- Origin: Pittsburgh, USA
- Genres: rock, protest, indie
- Labels: American Blue Collar Records

= Mike Stout =

Mike Stout is an American labor supporter, social activist and rock guitar player and protest singer, who lives in Pittsburgh, United States. He is also known as the "World's Grievance Man."

==Music and activism==
Stout was born in Kentucky, and began his musical career in New York City in 1968 playing his protest songs at Cafe Wha?, The Bitter End, and The Gaslight Cafe coffee house where Bob Dylan also played.

In 1977 Stout became a steelworker at Homestead Works, where he was elected the union's head grievance man. He used his music to rally his co-workers at union meetings, where "they fought to win more than $10 million in lost wages, severance pay, pensions, and unemployment benefits for 3,000 displaced works... with thousands of families losing unemployment benefits and facing foreclosure." Stout organized a benefit concert that drew attention from CBS, NBC, the AP, UPI and the international press to raise funds, which later led to the formation of the Greater Pittsburgh Community Food bank.

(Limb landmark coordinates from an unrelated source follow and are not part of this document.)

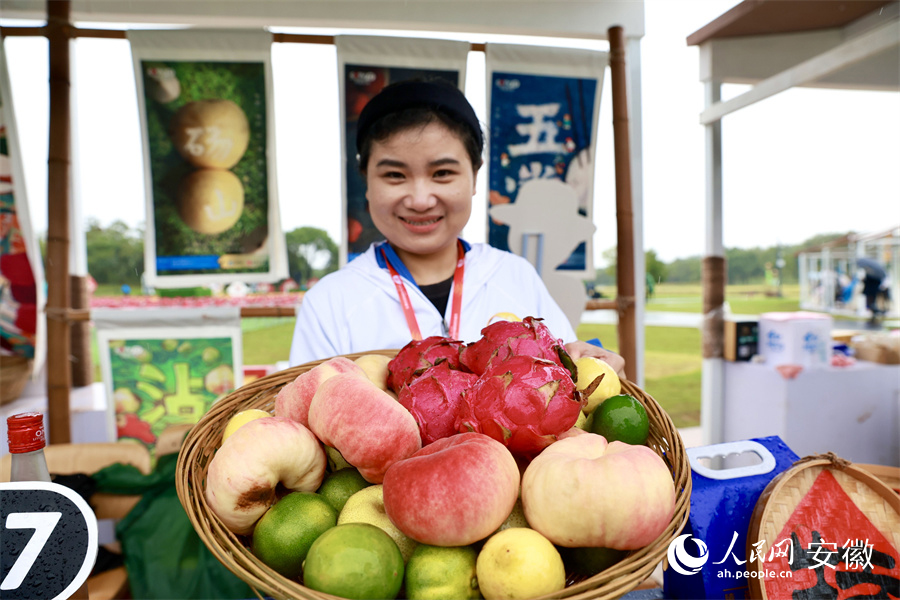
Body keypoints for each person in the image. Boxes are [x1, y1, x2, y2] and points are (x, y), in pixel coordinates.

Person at [289, 79, 625, 377]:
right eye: (394, 175)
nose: (420, 200)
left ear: (475, 177)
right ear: (367, 183)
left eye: (442, 174)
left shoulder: (515, 278)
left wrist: (593, 366)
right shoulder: (330, 303)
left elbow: (568, 388)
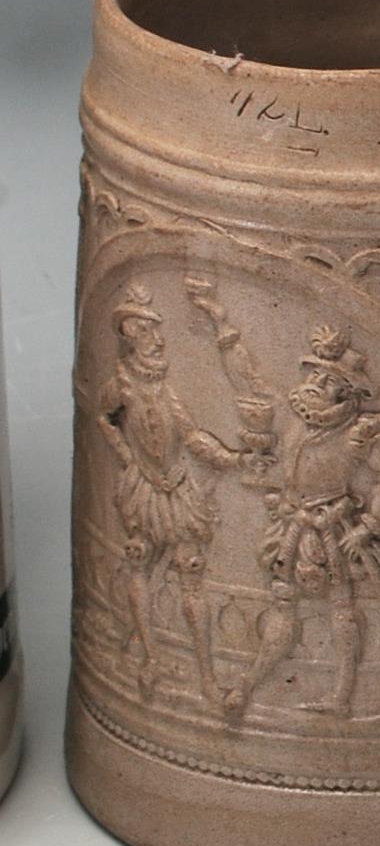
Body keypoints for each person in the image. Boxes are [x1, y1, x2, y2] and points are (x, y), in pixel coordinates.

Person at [223, 324, 380, 720]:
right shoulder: (296, 421)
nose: (316, 383)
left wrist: (369, 525)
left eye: (329, 380)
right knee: (282, 605)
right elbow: (247, 378)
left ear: (348, 393)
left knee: (343, 610)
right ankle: (249, 684)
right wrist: (223, 326)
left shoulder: (361, 433)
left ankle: (342, 697)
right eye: (314, 375)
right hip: (294, 527)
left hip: (334, 530)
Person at [95, 285, 250, 699]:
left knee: (190, 573)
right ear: (130, 331)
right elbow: (105, 419)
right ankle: (150, 656)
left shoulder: (164, 387)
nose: (157, 339)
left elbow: (191, 434)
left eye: (157, 331)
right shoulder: (122, 384)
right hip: (143, 489)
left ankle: (207, 680)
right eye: (147, 331)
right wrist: (127, 457)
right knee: (140, 561)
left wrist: (229, 459)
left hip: (177, 488)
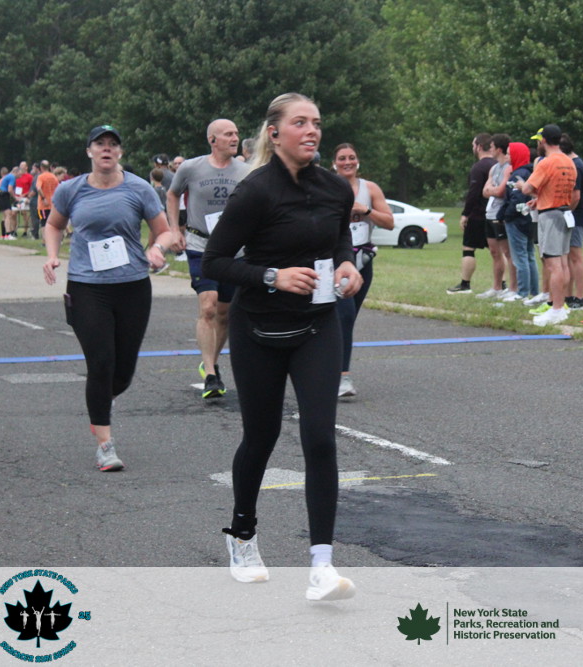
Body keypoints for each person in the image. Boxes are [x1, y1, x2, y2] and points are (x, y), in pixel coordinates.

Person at [202, 93, 362, 601]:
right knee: (261, 436)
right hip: (258, 332)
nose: (312, 130)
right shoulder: (254, 192)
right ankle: (242, 536)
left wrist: (347, 263)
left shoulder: (334, 187)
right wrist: (272, 275)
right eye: (300, 122)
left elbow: (339, 239)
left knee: (320, 437)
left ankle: (322, 566)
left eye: (317, 122)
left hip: (317, 325)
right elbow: (215, 261)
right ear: (274, 133)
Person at [42, 125, 176, 472]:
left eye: (112, 144)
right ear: (89, 151)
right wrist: (52, 255)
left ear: (120, 152)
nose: (106, 149)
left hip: (132, 286)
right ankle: (105, 445)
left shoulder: (139, 188)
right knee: (101, 362)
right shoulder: (71, 189)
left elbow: (164, 231)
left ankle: (101, 400)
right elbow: (54, 225)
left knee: (123, 373)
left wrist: (157, 250)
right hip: (87, 287)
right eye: (99, 144)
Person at [167, 119, 249, 399]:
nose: (234, 138)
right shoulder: (191, 167)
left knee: (225, 312)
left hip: (234, 248)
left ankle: (210, 362)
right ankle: (212, 375)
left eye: (236, 133)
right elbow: (172, 194)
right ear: (212, 140)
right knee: (208, 306)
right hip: (200, 244)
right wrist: (174, 229)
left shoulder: (246, 171)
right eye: (228, 134)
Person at [332, 142, 394, 398]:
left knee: (346, 319)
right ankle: (342, 377)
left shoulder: (370, 188)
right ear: (334, 163)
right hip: (337, 260)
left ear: (358, 161)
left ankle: (326, 367)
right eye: (342, 158)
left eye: (351, 157)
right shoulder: (328, 186)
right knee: (344, 316)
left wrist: (365, 210)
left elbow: (389, 222)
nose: (347, 162)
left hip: (363, 261)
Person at [515, 124, 579, 326]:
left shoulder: (546, 162)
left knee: (553, 264)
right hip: (564, 212)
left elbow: (527, 188)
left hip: (550, 216)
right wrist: (540, 199)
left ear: (543, 141)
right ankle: (562, 305)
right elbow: (562, 190)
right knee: (562, 262)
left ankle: (556, 309)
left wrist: (522, 186)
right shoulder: (569, 162)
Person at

After the mill closings, Stout started writing songs again. He has recorded nine CDs in the last ten years and performed across the United States and Europe with "the message of human solidarity and peace." A Duquesne University professor took one of his CDs to the People to People book store in Germany and his songs. People to People, impressed with his message, began stocking his CDs and sponsored his four concert tours in Germany and Poland. Stout claims to have sold "thousands of CDs" in Europe.

===Influence===
Mike Stout describes himself as "a socially conscious singer song-writer and community leader" who "leads crusades against local and global economic injustice, rallying people with his music, and he organizes them to take action." He tells "his stories from the heart about people who are affected by unemployment, or social injustice or war." He states his tunes and lyrics are influenced by artists like Woody Guthrie, Pete Seeger, Bob Dylan, Bruce Springsteen, and Neil Young, whom he calls "musical heroes".

John Hayes of the Pittsburgh Post-Gazette wrote:

"In the Woody Guthrie tradition, his songs reflect contemporary issues without resorting to journalism. They're more like partisan op-ed columns that grab political opponents by the throat and don't let go."

===Organizations and causes Stout Supports===
Stout supports various organizations and causes including, Depleted Uranium Watch, Campaign Against Depleted Uranium, Thomas Merton Center. He is a founding board member of the Just Harvest and Steel Valley Authority organizations which "aid displaced workers and the poor."